Quiz items based on charts
------------------------------------------------------------

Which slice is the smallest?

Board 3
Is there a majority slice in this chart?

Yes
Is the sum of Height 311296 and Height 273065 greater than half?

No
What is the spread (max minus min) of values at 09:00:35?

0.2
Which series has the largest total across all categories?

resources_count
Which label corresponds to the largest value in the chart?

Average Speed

------------------------------------------------------------

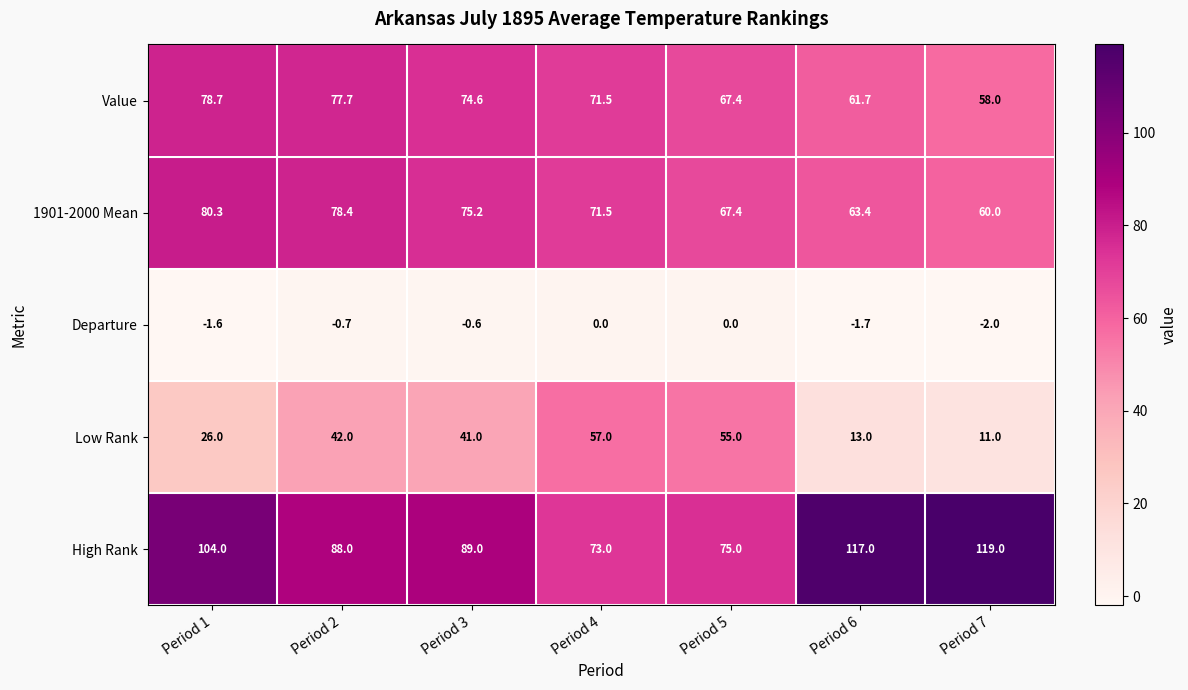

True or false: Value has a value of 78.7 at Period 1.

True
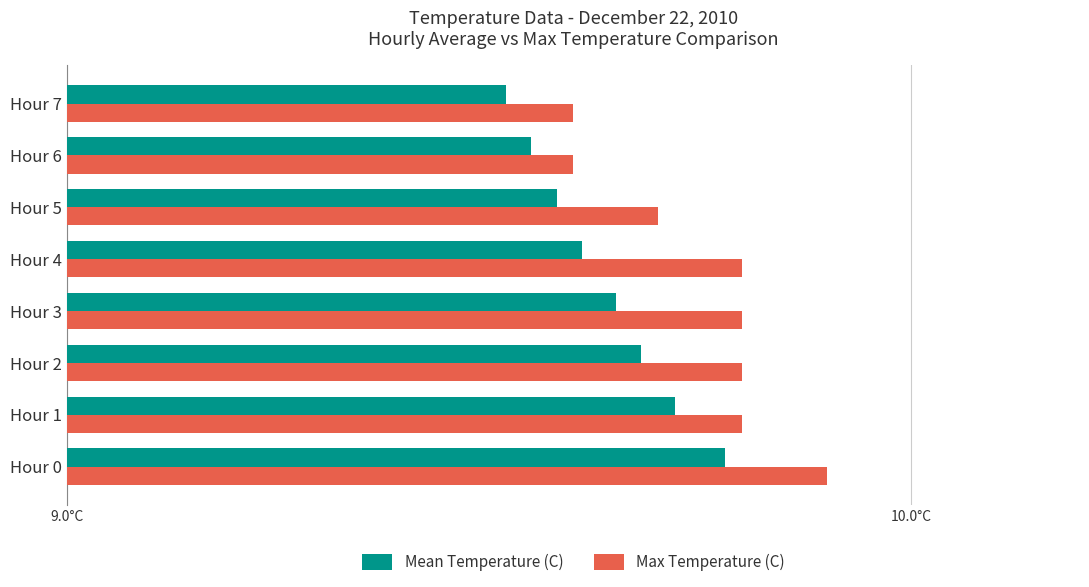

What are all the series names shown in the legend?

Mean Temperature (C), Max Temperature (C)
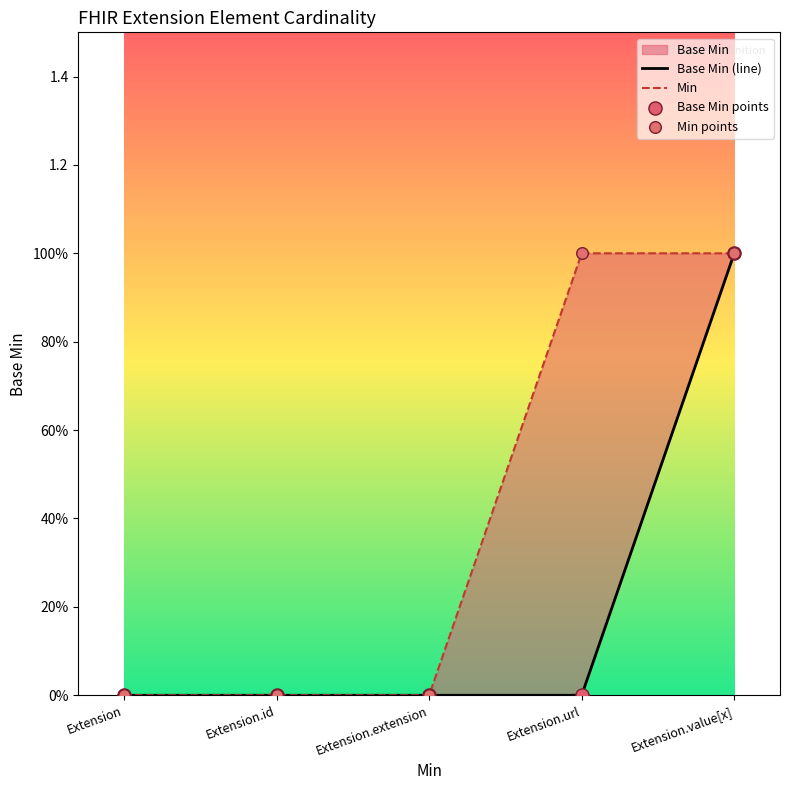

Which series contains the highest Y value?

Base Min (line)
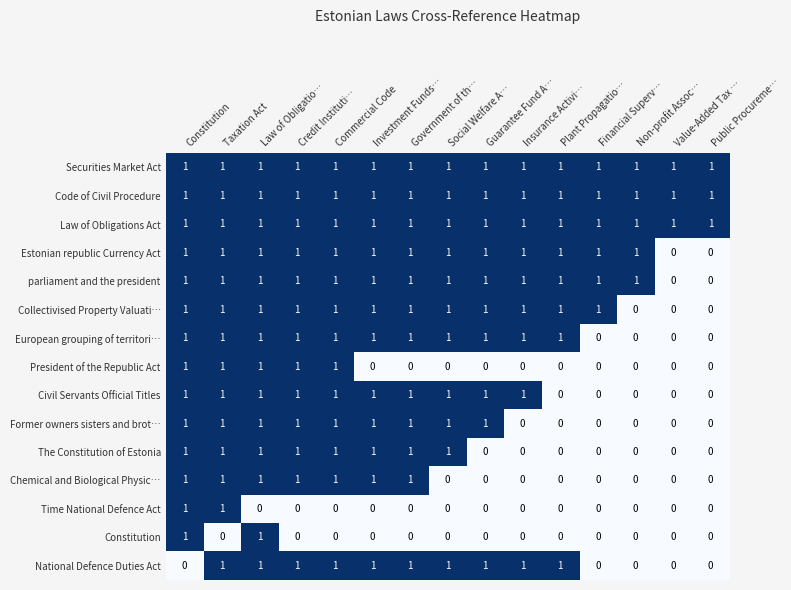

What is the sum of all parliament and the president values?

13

------------------------------------------------------------

- [Exercise goal]: Edit the lines starting with the one containing "Which slice is the smallest?" and continuing through the one containing "Which label corresponds" by changing "slice" to "segment" and leaving everything else as it is. Return only those edited lines.

- [Answer area]:
Which segment is the smallest?

Board 3
Is there a majority segment in this chart?

Yes
Is the sum of Height 311296 and Height 273065 greater than half?

No
What is the spread (max minus min) of values at 09:00:35?

0.2
Which series has the largest total across all categories?

resources_count
Which label corresponds to the largest value in the chart?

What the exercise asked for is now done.